Erkundungen auf Friedhöfen: Samuel Ritter von Frankfurter

Auf dem jüdischen Teil des Wiener Zentralfriedhofs findet sich ein Grab, auf dem man den perfekten k.u.k.-jüdischen Namen lesen kann: Samuel Ritter von Frankfurter.

GrabRitterVonFrankfurterZentralfriedhofWien

Es ist auch ein Name, der wunderbar die absurden sprachlichen Folgen von Erhebungen in den Adelsstand zeigt. Der Name Frankfurter nämlich ist offenkundig ursprünglich eine Herkunftsbezeichnung – genau wie das „von“. Die Ritter von Frankfurter, Sohn Samuel wie Vater Wilhelm, trugen somit einen Namen, der doppelt eine Herkunft anzeigt und so keinerlei Sinn mehr ergibt. Wenig mehr Sinn selbstverständlich ergeben auch alle anderen Namen geadelter Familien und auch die vieler alter Adelsfamilien, die den Bezug zu dem Familiensitz, nach dem sie benannt wurden, verloren haben. Aber in dieser Doppelung wird es besonders deutlich.

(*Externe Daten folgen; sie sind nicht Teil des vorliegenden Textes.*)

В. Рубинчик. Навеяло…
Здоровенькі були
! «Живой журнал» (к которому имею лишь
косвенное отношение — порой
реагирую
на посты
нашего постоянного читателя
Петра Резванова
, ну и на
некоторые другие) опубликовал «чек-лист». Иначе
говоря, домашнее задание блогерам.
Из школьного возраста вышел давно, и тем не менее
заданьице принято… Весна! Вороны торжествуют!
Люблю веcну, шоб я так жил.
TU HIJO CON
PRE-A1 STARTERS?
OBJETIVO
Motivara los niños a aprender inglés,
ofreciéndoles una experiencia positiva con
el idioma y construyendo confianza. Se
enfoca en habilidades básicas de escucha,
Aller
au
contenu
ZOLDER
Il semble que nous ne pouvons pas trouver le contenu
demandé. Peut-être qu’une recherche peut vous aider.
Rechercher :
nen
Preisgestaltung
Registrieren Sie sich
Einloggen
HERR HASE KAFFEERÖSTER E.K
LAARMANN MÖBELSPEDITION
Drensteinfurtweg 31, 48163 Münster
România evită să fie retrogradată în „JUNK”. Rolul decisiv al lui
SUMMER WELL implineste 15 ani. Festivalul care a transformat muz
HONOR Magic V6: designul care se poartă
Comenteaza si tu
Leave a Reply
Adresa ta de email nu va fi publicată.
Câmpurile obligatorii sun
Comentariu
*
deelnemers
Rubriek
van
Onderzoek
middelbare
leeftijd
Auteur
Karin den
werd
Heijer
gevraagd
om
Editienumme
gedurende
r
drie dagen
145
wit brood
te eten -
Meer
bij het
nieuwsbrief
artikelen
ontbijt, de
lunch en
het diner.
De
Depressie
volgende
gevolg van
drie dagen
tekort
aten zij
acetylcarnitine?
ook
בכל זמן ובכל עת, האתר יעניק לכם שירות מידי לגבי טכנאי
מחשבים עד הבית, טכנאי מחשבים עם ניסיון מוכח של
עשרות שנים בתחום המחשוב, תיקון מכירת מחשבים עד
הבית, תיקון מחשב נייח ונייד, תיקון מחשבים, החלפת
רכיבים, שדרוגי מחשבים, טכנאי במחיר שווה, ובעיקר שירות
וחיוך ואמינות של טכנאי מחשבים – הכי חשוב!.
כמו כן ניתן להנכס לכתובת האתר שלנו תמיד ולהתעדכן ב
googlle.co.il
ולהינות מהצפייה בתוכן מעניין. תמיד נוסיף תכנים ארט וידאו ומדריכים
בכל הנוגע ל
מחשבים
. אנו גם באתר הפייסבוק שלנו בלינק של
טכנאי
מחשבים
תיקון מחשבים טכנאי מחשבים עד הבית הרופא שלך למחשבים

Fragt sich, ob im ausgehenden 19. Jahrhundert irgendjemand merkte, wie lustig dieser Name eigentlich ist. Die Christlichsozialen haßten ohnehin alle Juden, die Sozialdemokraten haßten ohnehin alle Adeligen und die Schicht der von Frankfurters, das liberale jüdische Großbürgertum, war sicher so stolz wie neidisch einen der ihren geadelt zu sehen. Für Sprache blieb da kein Platz. Auch aus sprachlicher Hinsicht war somit das Verbot von Adelstiteln, das die Republik Österreich im Jahre 1919 erließ, ein Befreiungsschlag.